Я похолодел, но в ее округлившихся глазках мелькнуло восхищение.
– Ну ты и нахал…
– Помирать, так с музыкой! – понес меня сорвавший узду жеребец.
– Это ты меня убиваешь, а сам трахаешься в свое удовольствие!
– Да какое, к черту, удовольствие! Один только раз, да и то еле-еле!..
– Нет, вы посмотрите на него – он же мне еще и жалуется!..
– А кому мне пожаловаться? Ты у меня единственный друг.
– А разве твоя новгородская тетка тебе не друг?
– Конечно, нет. Друзья так не поступают. Не насилуют.
– Ну, ничего, теперь вы сможете спать друг с другом сколько влезет.
– Нет уж! Она отняла у меня жизнь – больше я ей ничего не должен.
– Уж прямо жизнь!.. Я уверена, ты и сейчас надо мной смеешься. А потом будете смеяться вдвоем.
– Я даже имя твое, – я пал на колени, – не мог бы там произнести!
Я попытался поцеловать край ее вишневого балахона, но она отпрянула, хотя уже не так решительно, как могла бы.
– Как ты, кстати, узнала ее телефон?
– Когда у нас еще ничего не было, ты мне иногда оттуда звонил.
– Вот видишь! Я просто дурак, в этом вся моя вина.
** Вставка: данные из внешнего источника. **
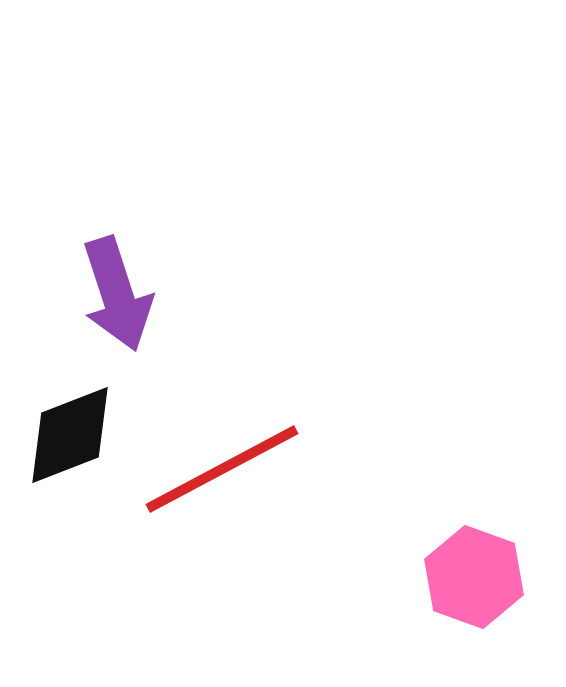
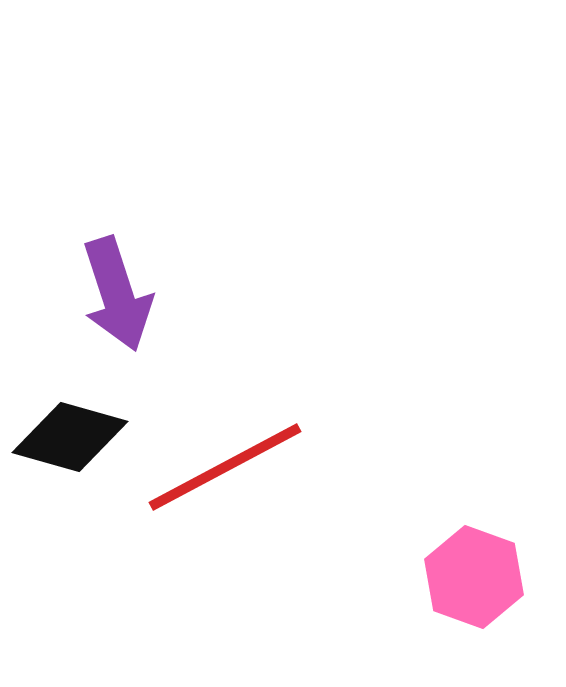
black diamond: moved 2 px down; rotated 37 degrees clockwise
red line: moved 3 px right, 2 px up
– Дурак… Я не знаю, кем надо быть, чтобы после нашего путешествия…
Мы спали, завтракали вместе… Мне после этого самый невинный флирт сделался противен, а ты – ты мог лечь в постель с другой!
– А я и не ложился, мы стоя… – я покаянно не поднимался с колен.
Она с трудом подавила невольный смешок:
– Я уже и правда не знаю, ты дурак или нахал…
– Дурак, дурак!
Я надавал себе по щекам. Сначала в шутку. А потом вдруг начал колотить изо всех сил, испытывая поистине неземное облегчение. Ты с ума сошел, кричала она, пытаясь хватать меня за руки, но я остановился лишь тогда, когда, промахнувшись, хватил себя по глазу.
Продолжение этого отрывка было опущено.